The parks are now a big problem for neighborhoods. More boat owners plus the explosive growth in the number of jet ski's has caused in increase in demand for launch facilities. Summer weekends see a huge increase in traffic in and out of these parks.
Other small ramps may also be closed to the general public. Sigman said the Barnett Reservoir board of directors recently approved a plan to lease the Forest Point boat ramp and park to the neighborhood homeowners association. The same may be done in other neighborhoods.
For neighborhood residents, leasing the ramps means less outside traffic.

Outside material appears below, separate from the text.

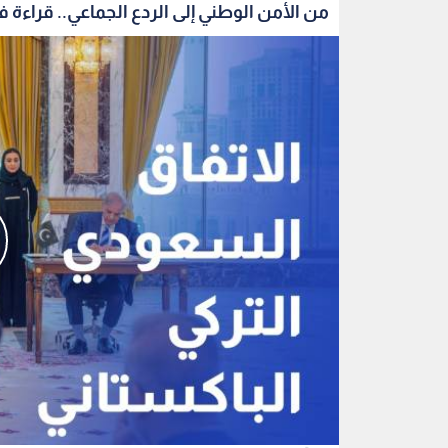
من الأمن الوطني إلى الردع الجماعي.. قراءة في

For Barnett Reservoir, the $25 lease of a park or boat ramp doesn't generate appreciable income, but it's still beneficial.
"What the district gets out of leasing a ramp and park is we no longer have to maintain them," Sigman said. "You're talking small amounts of money, but it is reducing our maintenance effort."
Individually, the ramps cost little to maintain, but collectively, the costs and labor add up. "There are probably 15 of those neighborhood ramps like that," Sigman said.
Even so, Sigman said it's more about the residents. "The bigger issue is the quality of life for the people who live in the subdivisions," Sigman said.
While there is potential for future neighborhood ramp leasing, Sigman pointed out that there are 14 other public ramps outside of the neighborhoods and the savings in labor and money can go toward maintaining and improving them.